その数秒後、妹・菜摘が「ただいま~」と言ってリビングに入ってきた。


俺は反射的にテレビのリモコンを握る。


「あー、これ今日やるやつか〜……へー、特番だったんだ〜……」


ひとりごとのボリュームを不自然に上げる俺。


菜摘はちらっと目線だけを動かし、すっと冷蔵庫へ向かう。


扉を開ける。

中を確認しているようだ。


菜摘は扉を閉じ、そして――

「お兄ちゃーん、うちのプリン知らない?」


そのまま、テーブルへと視線を向けた。


「…………あ?」


テーブルの上に置かれた、食べかけのプリンカップ。

そしてスプーンが、その横に落ちている。


(終わった……)


「ど う い う こ と ぉ お お お お !?」


突然、リビングに爆音が響く。


俺はとっさに耳をふさいだ。反射的に口が動く。


「ま、まって菜摘! それは、その……違うんだ!」


「何が違うっていうの!? このプリンは今日のために昨日から楽しみにしてたのに――!」


テーブルをバンッと叩いた菜摘の怒気が爆発した。


「お兄ちゃん以外、こんなことする人いないでしょ!!」


(ひいいいいいいいいいいいいいい)




♢♢♢




その夜、俺の財布から小銭が消えていた。

しかも、プリン2個分。


「くそー、俺だって今月金ないのに……」


部屋のベッドに寝ころびながらぼやくと、どこからともなく、声が返ってくる。


「お前の妹……すごかったな。あの目、本気で殺されるかとおもったぞ……」

「でも、プリン……あれは禁断の味だった……できるなら一個だけ食べたい」


俺の勉強机の上で、もぐもぐと口を動かしながらしゃべっている白い獣。


「おまえ、何食ってんだ……」


リックが俺のポテトチップス九州しょうゆを抱えて、さも当然のようにバリバリと食っていた。

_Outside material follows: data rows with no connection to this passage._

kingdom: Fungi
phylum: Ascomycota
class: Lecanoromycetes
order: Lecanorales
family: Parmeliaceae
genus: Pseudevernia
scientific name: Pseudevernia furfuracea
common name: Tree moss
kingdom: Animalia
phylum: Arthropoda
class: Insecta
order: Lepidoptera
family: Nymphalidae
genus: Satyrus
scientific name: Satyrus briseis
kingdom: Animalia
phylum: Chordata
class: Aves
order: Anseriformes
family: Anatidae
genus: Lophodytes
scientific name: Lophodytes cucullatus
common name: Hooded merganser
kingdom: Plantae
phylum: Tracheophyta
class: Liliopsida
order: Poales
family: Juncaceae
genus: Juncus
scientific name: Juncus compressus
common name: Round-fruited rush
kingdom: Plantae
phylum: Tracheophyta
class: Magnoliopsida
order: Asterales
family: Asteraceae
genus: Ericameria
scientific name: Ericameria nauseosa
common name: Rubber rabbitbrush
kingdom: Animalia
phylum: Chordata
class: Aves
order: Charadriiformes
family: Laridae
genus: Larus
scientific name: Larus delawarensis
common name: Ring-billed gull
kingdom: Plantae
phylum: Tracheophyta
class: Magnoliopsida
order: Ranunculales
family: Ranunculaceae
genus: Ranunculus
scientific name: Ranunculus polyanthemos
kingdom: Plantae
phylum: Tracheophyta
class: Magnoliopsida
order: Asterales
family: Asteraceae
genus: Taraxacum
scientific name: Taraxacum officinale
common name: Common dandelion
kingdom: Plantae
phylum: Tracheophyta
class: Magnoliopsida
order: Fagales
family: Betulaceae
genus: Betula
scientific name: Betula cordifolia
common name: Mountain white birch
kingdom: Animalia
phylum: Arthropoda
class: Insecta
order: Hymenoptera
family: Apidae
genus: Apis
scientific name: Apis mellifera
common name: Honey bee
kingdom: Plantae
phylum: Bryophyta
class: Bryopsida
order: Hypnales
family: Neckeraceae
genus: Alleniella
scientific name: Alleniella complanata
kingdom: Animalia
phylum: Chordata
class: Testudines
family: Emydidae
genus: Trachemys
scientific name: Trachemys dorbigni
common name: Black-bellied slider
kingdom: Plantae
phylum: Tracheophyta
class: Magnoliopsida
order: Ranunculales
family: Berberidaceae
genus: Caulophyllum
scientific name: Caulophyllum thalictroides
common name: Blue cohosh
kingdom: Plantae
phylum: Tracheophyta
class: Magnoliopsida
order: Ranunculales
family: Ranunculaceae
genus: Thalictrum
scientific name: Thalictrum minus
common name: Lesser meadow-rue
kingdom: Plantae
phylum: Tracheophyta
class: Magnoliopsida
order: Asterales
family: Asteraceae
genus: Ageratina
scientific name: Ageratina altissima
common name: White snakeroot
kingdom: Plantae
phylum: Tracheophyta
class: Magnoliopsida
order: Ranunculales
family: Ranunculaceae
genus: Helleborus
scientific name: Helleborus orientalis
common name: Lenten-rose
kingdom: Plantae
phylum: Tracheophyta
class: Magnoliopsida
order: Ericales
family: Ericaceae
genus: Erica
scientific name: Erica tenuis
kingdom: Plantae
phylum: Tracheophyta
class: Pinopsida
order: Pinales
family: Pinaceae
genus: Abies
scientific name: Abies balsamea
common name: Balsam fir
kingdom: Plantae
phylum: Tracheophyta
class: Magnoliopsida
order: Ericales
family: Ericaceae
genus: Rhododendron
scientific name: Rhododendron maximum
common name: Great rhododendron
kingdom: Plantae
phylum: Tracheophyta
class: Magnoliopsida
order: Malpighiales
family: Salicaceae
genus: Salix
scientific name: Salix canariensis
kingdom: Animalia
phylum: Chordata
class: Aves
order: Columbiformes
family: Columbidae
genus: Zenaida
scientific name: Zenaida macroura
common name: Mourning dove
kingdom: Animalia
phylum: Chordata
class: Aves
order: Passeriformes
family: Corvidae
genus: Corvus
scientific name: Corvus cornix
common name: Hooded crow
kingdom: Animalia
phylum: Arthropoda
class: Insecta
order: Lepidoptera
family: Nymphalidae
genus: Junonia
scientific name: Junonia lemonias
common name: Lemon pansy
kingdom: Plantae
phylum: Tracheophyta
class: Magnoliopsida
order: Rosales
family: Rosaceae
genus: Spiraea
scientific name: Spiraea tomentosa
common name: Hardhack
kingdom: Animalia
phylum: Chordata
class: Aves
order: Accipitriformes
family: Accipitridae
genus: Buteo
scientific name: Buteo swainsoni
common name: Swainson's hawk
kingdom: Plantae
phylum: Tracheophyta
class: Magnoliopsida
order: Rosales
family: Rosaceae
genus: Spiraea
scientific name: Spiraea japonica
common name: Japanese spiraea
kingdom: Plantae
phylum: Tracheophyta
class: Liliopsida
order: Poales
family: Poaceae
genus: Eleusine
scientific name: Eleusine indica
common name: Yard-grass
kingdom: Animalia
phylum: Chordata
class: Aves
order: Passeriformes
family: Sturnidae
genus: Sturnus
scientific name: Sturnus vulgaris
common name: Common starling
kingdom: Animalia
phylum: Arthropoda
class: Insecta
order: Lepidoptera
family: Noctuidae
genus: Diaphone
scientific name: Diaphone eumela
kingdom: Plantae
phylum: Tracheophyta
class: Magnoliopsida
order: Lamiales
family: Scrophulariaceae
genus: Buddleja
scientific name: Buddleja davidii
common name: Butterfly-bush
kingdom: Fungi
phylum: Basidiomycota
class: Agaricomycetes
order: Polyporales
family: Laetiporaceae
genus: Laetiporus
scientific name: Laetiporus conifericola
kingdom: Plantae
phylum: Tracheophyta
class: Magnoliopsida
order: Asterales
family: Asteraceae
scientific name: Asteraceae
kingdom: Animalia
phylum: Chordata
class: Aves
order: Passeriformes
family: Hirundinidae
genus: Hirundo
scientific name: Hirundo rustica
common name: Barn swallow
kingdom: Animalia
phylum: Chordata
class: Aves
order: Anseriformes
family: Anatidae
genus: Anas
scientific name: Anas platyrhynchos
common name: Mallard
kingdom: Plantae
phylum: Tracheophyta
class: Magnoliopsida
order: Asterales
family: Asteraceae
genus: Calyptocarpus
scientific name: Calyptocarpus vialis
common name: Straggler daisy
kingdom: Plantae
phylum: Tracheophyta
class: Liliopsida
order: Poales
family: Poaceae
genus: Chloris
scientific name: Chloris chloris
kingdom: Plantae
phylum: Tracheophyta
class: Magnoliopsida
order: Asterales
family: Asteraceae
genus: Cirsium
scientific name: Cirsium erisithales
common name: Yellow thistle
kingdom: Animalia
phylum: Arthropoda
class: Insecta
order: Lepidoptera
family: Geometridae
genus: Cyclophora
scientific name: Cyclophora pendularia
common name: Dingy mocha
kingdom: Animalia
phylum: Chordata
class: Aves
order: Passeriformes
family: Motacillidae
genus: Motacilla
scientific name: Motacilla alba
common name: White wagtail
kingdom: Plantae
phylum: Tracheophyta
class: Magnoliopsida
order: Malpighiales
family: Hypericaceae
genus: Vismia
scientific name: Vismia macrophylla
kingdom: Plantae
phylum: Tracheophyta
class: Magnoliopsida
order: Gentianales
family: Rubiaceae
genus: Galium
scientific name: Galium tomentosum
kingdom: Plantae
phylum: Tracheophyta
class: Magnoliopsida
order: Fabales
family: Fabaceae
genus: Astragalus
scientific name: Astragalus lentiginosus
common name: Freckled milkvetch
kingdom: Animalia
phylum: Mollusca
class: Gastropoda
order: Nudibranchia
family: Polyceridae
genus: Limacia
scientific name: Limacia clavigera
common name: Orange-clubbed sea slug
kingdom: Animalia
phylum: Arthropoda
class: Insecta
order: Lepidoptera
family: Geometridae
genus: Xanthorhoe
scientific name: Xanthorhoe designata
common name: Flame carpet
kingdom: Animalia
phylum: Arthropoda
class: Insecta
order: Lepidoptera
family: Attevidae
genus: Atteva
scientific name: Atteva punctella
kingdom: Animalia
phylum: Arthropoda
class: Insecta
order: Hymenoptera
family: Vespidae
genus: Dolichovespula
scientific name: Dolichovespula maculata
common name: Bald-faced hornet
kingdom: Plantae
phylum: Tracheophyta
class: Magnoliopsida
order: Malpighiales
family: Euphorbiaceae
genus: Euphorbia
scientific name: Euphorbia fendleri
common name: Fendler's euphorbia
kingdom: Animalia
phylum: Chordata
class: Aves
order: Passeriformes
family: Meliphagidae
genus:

「んー、ポテトチップスって書いてあるな。机に置いてあったから食べていいかと……」


「お前はほんと、反省って言葉知らねえのか!!」


「人間界の食べものがおいしすぎるのが悪いんだ……」


「そんな理由で許されるのは子どもだけだ!!」


その日から、許可されていないものは勝手に食べない、というルールが俺たちの中に出来た。